Strong auto sales, revived merger and acquisition activity and an expected product launch from Apple helped propel stocks higher in a week that also featured some major headwinds.
Despite uncertainty over Syria and a disappointing jobs report at the week’s close, all three leading indices posted gains for the holiday-shortened week.
The Dow Jones Industrial Average rose 112.19 (0.76 percent) to 14,922.50. The broad-based S&P 500 advanced 22.20 (1.36 percent) to 1,655.17, while the tech-rich NASDAQ Composite Index tacked on 70.14 (1.95 percent) at 3,660.01.
Markets were closed on Monday for the US Labor Day holiday.
The week’s gains were a big improvement over last month, which saw the steepest monthly declines for the Dow and S&P 500 since May last year.
Perhaps the week’s biggest bright spot was US auto sales last month, which showed the industry sold 17 percent more cars than a year ago. General Motors, Ford and Chrysler all posted double-digit gains.
The robust auto sales lifted stocks on Wednesday and “spilled over into better sentiment in general,” said Michael James, managing director of equity trading at Wedbush Securities.
Markets also digested Monday’s news that Verizon would buy out Vodafone’s 45 percent stake in their Verizon Wireless joint venture for US$130 billion. Verizon plans a record US$25 billion debt offering associated with the deal in the next week or two, a person close to the situation said.
On Tuesday, Microsoft turned heads when it announced a US$7.2 billion acquisition of Nokia’s handset business in a bid to become a bigger player in the smartphone business.
Some analysts see increased merger and acquisition activity as a sign of rising confidence in the economy.
Analysts were also cheered by an invitation from Apple announcing an event on Tuesday in California. The gathering is widely expected to be an announcement of the launch of two new versions of the iPhone, including a less expensive model expected to appeal to China and other emerging markets.
On Friday, the Wall Street Journal reported that Apple was preparing to ship iPhones to China Mobile (中國移動) in a long-anticipated deal. Apple closed the week 2.3 percent higher at US$498.22.
The news on autos, telecoms and Apple helped offset Friday’s disappointing jobs report. The US Department of Labor reported a gain of 169,000 jobs last month, below the 177,000 projected by analysts.
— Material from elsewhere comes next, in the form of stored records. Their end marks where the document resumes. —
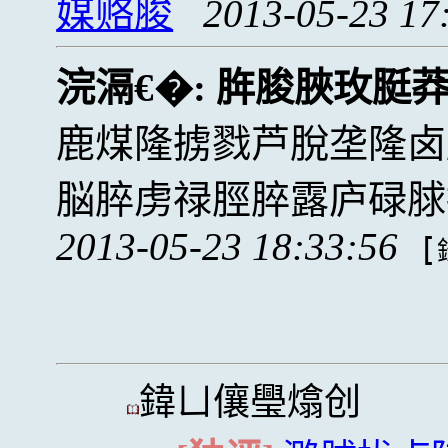
媒赂脧
2013-05-23 17
浣滆€�:
脌脧脥玫脡
鹿煤隆掳戮芦脫垄隆卤
脳脺虏禄脛脺露庐碌脙
2013-05-23 18:33:56
[
鍏ㄩ儴璺熻创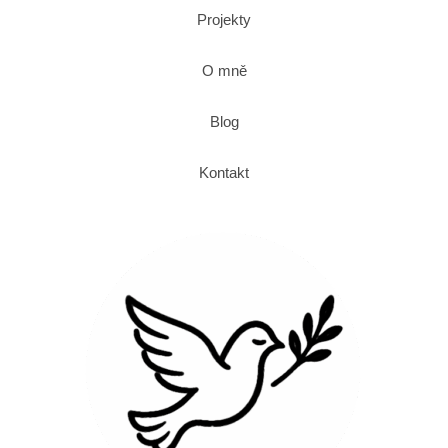
Projekty
O mně
Blog
Kontakt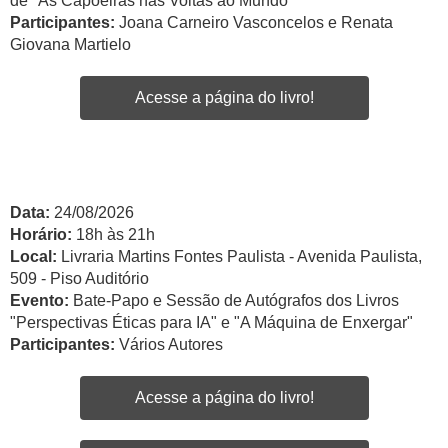
de "As Capoeiras nas Voltas ao Mundo"
Participantes:
Joana Carneiro Vasconcelos e Renata
Giovana Martielo
Acesse a página do livro!
Data:
24/08/2026
Horário:
18h às 21h
Local:
Livraria Martins Fontes Paulista - Avenida Paulista,
509 - Piso Auditório
Evento:
Bate-Papo e Sessão de Autógrafos dos Livros
"Perspectivas Éticas para IA" e "A Máquina de Enxergar"
Participantes:
Vários Autores
Acesse a página do livro!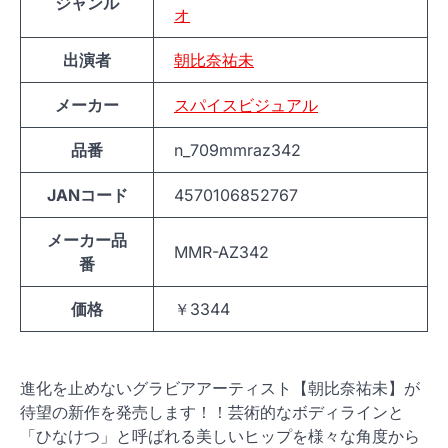
ジャンル
オ
出演者
朝比奈祐未
メーカー
スパイスビジュアル
品番
n_709mmraz342
JANコード
4570106852767
メーカー品
MMR-AZ342
番
価格
￥3344
進化を止めないグラビアアーティスト【朝比奈祐未】が
待望の新作を発売します！！芸術的なボディラインと
「ひなけつ」と呼ばれる美しいヒップを様々な角度から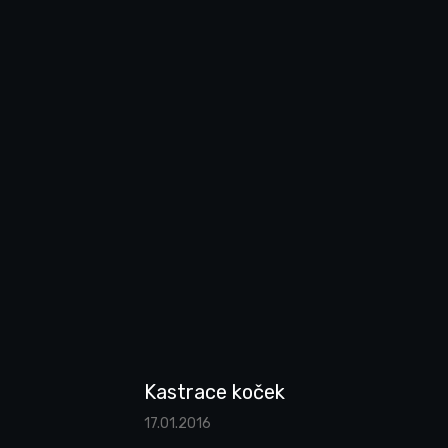
Kastrace koček
17.01.2016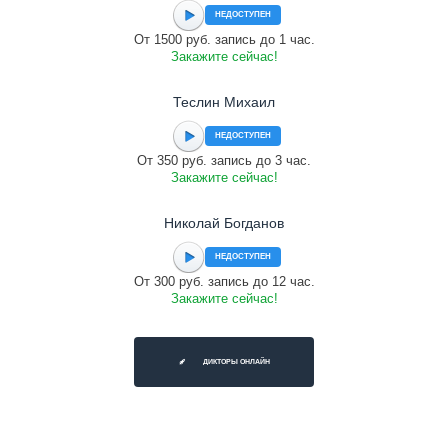
НЕДОСТУПЕН
От 1500 руб. запись до 1 час.
Закажите сейчас!
Теслин Михаил
НЕДОСТУПЕН
От 350 руб. запись до 3 час.
Закажите сейчас!
Николай Богданов
НЕДОСТУПЕН
От 300 руб. запись до 12 час.
Закажите сейчас!
ДИКТОРЫ ОНЛАЙН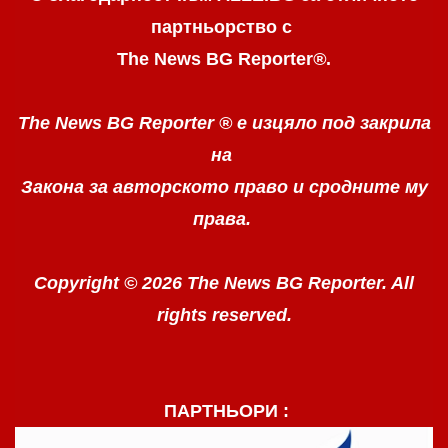
партньорство с
The News BG Reporter
®
.
The News BG Reporter ®
е изцяло под закрила
на
Закона за авторското право
и сродните му
права.
Copyright © 2026 The News BG Reporter. All
rights reserved.
ПАРТНЬОРИ :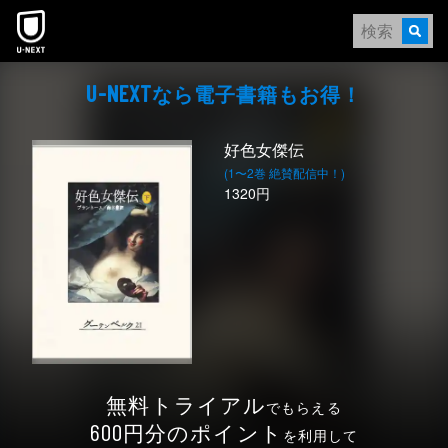
本文へスキップ
なら電⼦書籍もお得！
U-NEXT
好色女傑伝
(1〜2巻 絶賛配信中！)
1320円
無料トライアル
でもらえる
円分のポイント
600
を利用して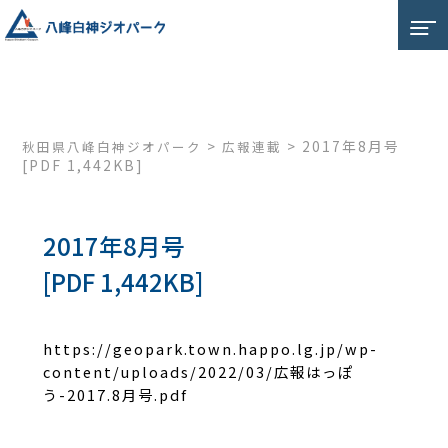
>
>
2017年8月号
秋田県八峰白神ジオパーク
広報連載
[PDF 1,442KB]
2017年8月号
[PDF 1,442KB]
https://geopark.town.happo.lg.jp/wp-
content/uploads/2022/03/広報はっぽ
う-2017.8月号.pdf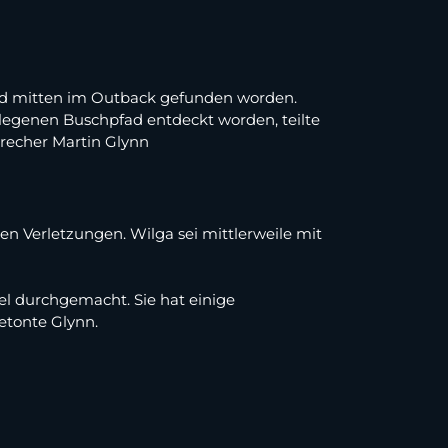
end mitten im Outback gefunden worden.
elegenen Buschpfad entdeckt worden, teilte
precher Martin Glynn
en Verletzungen. Wilga sei mittlerweile mit
iel durchgemacht. Sie hat einige
etonte Glynn.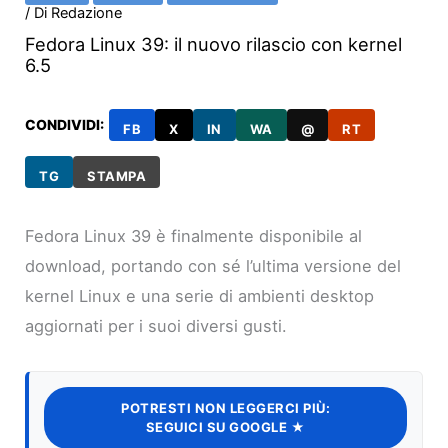
/ Di
Redazione
Fedora Linux 39: il nuovo rilascio con kernel
6.5
CONDIVIDI:
FB
X
IN
WA
@
RT
TG
STAMPA
Fedora Linux 39 è finalmente disponibile al
download, portando con sé l’ultima versione del
kernel Linux e una serie di ambienti desktop
aggiornati per i suoi diversi gusti.
POTRESTI NON LEGGERCI PIÙ:
SEGUICI SU GOOGLE ★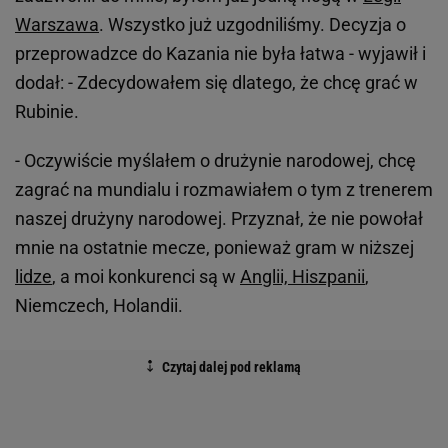
Warszawa
. Wszystko już uzgodniliśmy. Decyzja o
przeprowadzce do Kazania nie była łatwa - wyjawił i
dodał: - Zdecydowałem się dlatego, że chcę grać w
Rubinie.
- Oczywiście myślałem o drużynie narodowej, chcę
zagrać na mundialu i rozmawiałem o tym z trenerem
naszej drużyny narodowej. Przyznał, że nie powołał
mnie na ostatnie mecze, ponieważ gram w niższej
lidze
, a moi konkurenci są w
Anglii, Hiszpanii
,
Niemczech, Holandii.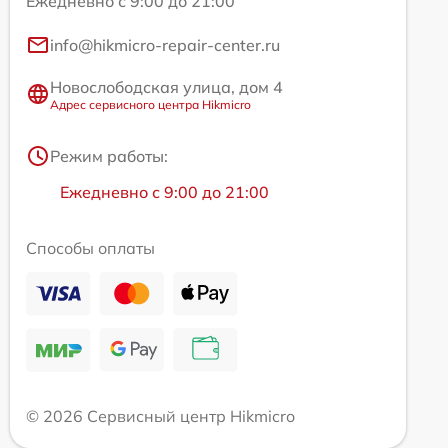
Ежедневно с 9:00 до 21:00
info@hikmicro-repair-center.ru
Новослободская улица, дом 4
Адрес сервисного центра Hikmicro
Режим работы:
Ежедневно с 9:00 до 21:00
Способы оплаты
© 2026 Сервисный центр Hikmicro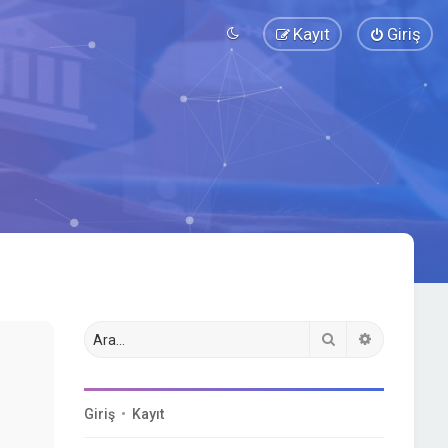
Kayıt
Giriş
Ara
Gelişmiş a
Giriş
•
Kayıt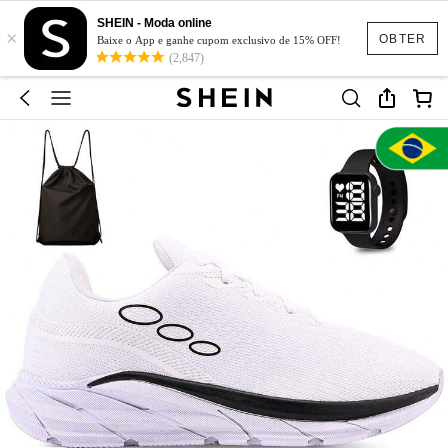
SHEIN - Moda online
×
OBTER
Baixe o App e ganhe cupom exclusivo de 15% OFF!
(2,847)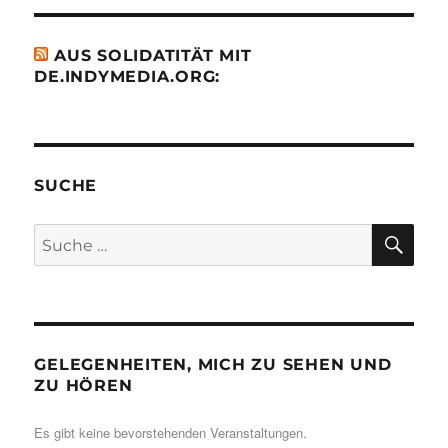
AUS SOLIDATITÄT MIT
DE.INDYMEDIA.ORG:
SUCHE
SU
Suche
nach:
GELEGENHEITEN, MICH ZU SEHEN UND
ZU HÖREN
Es gibt keine bevorstehenden Veranstaltungen.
The report also slashed the jobs estimates for June and July.
The report, while “not a disaster,” was weak enough to suggest that the US Federal Reserve will either delay its plans to taper its bond-buying program, or reduce the program even more gradually than previously thought, said William Lynch, director of investment at Hinsdale Associates.
“I don’t think the economy, as sluggish as it is, can take too much in the way of tapering,” Lynch said.
Investors are also skittish over the efforts of US President Barack Obama’s administration to launch a military strike on Syria in response to Syria’s purported use of chemical weapons.
Crude oil prices on Friday rose to a 28-month high of US$110.53 in New York amid US-Russian tensions over Syria, but equity markets have reacted inconsistently to Syria news, sometimes dropping in recent weeks on Syria headlines, and sometimes not.
“Of all the risks out there, the one that has the highest probability to hurt the market in the near term is the Middle East situation,” said Scott Wren, senior equity strategist at Wells Fargo Advisors.
“The market’s not as focused on it as I think it probably ought to be,” he said.
US congressional debate on Syria is expected to dominate next week’s news. The economic calendar is relatively light, with retail sales and inflation data for last month due on Friday.
The calendar also includes a meeting on Thursday with US Securities and Exchange Commission Chair Mary Jo White and leading exchanges in the wake of the Aug. 22 outage at NASDAQ Stock Market caused by a tech glitch.
Anthony Conroy, a trader at BNY Convergex Group, predicted the market would trade in a “tight range until we get more clarity on the Fed and more clarity on Syria.”